Merveilleux. Je me souviens de ma première vraie rencontre à Paris avec François Guérif. La première avait eu lieu au Mans et je n’avais pas osé lui parler. À Paris, j’étais sur un nuage mais encore très impressionné ! Nous sommes allés déjeuner, je ne me souviens pas que nous avons beaucoup parlé, mais à la fin de la rencontre, sur le chemin de la maison d’édition, 106 boulevard Saint-Germain, François Guérif a dit des choses qui étaient extrêmement rassurantes pour moi qui suis naturellement anxieux. Nous allions signer un contrat pour un livre, certes, mais pour lui il s’agissait d’un premier pas, et si je le voulais nous ferions un long chemin ensemble. Ça prendrait peut-être du temps mais le succès viendrait. L’année suivante, Bouche d’ombre recevait le Prix Mystère de la Critique et en 1999 Du bruit sous le silence rencontrait un succès indiscutable, en même temps qu’il recevait le Grand Prix de la littérature policière. C’était il y a 21 ans et nous en sommes à 18 livres ensemble…

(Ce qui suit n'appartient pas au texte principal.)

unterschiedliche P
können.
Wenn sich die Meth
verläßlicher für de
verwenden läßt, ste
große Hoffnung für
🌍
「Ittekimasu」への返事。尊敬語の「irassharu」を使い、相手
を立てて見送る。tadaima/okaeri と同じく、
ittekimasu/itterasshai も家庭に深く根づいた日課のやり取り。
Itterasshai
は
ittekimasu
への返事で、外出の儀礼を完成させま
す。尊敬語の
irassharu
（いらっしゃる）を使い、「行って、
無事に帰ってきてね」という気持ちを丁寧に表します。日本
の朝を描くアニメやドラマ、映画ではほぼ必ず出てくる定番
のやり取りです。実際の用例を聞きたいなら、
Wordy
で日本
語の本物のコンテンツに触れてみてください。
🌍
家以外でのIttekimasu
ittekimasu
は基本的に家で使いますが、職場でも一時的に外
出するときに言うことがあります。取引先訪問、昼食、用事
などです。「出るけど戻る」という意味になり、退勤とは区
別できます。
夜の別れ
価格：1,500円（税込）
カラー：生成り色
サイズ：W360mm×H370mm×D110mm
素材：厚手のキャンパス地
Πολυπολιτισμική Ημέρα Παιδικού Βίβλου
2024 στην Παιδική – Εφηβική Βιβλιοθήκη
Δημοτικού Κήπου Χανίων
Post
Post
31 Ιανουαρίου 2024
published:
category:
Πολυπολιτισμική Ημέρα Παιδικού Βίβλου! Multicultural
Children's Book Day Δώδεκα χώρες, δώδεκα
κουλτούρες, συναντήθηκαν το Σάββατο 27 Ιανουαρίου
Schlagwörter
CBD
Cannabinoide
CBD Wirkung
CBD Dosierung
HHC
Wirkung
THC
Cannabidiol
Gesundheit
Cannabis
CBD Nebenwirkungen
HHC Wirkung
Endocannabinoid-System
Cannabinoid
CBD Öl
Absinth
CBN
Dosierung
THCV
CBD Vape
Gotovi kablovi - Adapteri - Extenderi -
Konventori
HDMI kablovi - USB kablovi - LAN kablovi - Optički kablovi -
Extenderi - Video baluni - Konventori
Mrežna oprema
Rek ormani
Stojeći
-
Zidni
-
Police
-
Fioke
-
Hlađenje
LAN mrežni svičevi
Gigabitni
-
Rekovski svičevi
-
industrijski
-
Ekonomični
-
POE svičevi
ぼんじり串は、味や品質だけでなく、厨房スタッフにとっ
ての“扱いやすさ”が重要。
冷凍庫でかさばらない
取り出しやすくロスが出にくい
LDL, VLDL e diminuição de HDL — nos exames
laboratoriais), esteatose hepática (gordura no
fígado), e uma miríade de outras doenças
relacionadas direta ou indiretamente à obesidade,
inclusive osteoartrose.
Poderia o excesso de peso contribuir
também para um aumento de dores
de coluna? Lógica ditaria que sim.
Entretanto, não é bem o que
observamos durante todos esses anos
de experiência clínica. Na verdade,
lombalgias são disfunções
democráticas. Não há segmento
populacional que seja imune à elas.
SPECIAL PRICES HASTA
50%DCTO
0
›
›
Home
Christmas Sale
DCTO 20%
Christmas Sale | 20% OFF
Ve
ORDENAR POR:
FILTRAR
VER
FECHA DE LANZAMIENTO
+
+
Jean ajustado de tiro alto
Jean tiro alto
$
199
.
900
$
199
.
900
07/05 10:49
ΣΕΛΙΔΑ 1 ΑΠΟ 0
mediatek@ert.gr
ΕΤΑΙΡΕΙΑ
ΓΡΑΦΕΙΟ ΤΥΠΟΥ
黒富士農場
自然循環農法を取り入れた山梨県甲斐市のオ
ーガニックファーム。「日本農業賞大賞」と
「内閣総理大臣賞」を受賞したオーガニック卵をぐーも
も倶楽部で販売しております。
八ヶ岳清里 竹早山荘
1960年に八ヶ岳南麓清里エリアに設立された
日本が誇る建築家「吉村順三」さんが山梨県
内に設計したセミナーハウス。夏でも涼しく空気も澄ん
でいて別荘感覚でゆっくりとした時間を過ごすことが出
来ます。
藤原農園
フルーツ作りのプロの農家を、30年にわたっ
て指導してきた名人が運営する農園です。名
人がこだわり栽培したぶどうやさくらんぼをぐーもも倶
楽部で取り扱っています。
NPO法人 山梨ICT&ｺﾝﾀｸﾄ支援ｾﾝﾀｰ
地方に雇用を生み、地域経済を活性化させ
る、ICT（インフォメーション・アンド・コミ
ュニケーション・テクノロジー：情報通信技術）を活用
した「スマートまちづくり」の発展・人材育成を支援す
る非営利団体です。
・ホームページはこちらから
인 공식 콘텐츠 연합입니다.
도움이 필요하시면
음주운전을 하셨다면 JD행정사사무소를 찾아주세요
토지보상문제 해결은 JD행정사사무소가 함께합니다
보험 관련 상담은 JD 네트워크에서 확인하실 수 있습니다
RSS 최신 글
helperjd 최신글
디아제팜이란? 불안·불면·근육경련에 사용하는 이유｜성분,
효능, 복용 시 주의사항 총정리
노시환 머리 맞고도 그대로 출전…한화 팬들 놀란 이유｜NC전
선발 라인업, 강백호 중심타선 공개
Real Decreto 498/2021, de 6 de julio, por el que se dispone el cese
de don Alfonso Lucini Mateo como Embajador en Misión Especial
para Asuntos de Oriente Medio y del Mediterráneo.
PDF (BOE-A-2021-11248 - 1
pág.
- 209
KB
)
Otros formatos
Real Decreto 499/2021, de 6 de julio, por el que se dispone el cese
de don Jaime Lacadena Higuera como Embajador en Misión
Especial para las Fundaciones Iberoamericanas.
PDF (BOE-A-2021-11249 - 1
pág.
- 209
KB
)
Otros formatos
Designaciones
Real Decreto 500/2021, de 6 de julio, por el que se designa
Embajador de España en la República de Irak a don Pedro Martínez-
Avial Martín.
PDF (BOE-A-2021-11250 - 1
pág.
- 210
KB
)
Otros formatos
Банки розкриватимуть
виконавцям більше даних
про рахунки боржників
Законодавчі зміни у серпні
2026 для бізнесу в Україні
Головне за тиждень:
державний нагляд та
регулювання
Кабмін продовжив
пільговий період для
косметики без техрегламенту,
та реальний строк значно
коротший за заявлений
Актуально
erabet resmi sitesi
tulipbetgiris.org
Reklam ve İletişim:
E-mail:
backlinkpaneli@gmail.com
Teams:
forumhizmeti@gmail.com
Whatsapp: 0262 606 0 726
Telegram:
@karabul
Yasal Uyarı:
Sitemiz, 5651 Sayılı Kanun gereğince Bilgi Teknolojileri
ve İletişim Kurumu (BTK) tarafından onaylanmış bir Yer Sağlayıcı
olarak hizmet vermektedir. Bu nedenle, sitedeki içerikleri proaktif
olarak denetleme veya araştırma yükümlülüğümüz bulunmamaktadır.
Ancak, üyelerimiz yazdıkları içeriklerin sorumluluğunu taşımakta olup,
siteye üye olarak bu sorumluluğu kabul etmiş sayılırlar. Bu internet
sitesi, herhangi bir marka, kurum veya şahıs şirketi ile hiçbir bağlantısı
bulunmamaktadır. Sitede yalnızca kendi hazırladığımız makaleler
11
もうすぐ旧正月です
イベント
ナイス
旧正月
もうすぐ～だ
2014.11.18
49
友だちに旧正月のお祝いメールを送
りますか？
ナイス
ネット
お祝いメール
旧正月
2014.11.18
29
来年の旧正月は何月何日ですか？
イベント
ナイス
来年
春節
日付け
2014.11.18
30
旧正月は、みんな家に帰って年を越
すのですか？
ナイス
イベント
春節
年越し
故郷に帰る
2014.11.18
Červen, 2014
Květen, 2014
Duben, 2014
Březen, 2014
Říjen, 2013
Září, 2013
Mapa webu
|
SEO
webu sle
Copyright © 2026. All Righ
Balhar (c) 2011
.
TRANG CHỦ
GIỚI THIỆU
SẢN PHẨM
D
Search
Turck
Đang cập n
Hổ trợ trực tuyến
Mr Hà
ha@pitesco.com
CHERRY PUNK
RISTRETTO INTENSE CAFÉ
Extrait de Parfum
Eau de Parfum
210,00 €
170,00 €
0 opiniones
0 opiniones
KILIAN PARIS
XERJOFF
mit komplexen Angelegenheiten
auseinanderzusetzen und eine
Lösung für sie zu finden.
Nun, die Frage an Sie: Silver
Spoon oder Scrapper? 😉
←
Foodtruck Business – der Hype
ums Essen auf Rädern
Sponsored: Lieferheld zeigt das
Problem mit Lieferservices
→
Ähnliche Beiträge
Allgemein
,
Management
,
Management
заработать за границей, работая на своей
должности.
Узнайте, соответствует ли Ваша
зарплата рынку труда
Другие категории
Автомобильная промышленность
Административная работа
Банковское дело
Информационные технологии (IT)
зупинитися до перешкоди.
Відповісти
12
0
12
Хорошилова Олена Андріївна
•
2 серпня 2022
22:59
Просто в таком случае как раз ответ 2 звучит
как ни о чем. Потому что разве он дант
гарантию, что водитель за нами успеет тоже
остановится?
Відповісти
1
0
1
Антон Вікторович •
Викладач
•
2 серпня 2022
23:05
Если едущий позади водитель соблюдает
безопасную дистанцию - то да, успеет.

Comment se passe le travail sur ton manuscrit ?
François Guérif m’appelle et nous parlons un peu du livre. Il fait parfois des remarques mais rarement il oblige à des changements. Un exemple… Du bruit sous le silence. La fin est ouverte et ça le gênait un peu. Il m’a demandé d’y réfléchir, j’ai persisté dans ce sens et il a respecté mon choix. Je tenais à cette fin ! Une seule fois, il m’a demandé de reprendre un manuscrit. J’ai attendu un an pour lui remettre une nouvelle version. Et je ne le regrette pas ! François Guérif aime les auteurs et il est toujours très délicat avec eux. Ensuite, le roman passe au crible ! Commence alors un travail au plus près du texte. J’adore ! C’est stimulant. Rien n’échappe à Jeanne Guyon ou Benjamin Guérif. On traque la répétition malheureuse, élimine les dernières scories ! Du moins nous le croyons, jusqu’à ce que intervienne le correcteur avec qui j’aime travailler, le même depuis de nombreuses années…
Doutes-tu à chaque livre envoyé ?
Carrément. Et je vais te faire un aveu : c’est de pire en pire. Il paraîtrait que c’est bon signe…
Peux-tu nous donner tes 5 livres de chevet Rivages/Noir ?
5 seulement ! Il y a plus de 1000 titres ! D’accord, mais quand je cite un roman, je veux encourager à lire toute l’œuvre de l’auteur ! Vous avez compris que la singularité de Rivages/Noir est de publier des œuvres ! Loin devant il y a Hallali de Jim Thompson – c’est le roman que j’aurais aimé écrire. Puis… Ah ! comme c’est difficile ! Dans la brume électrique avec les morts confédérés de James Lee Burke. Combats de coqs de Charles Willeford. Les amis de Pancho Villa de James Carlos Blake. Nous ne sommes rien soyons tout de Valerio Evangelisti.
Je ne voudrais pas faire trop de jaloux, aussi j’en rajouterais bien quelques-uns : Le meilleur des Rivages.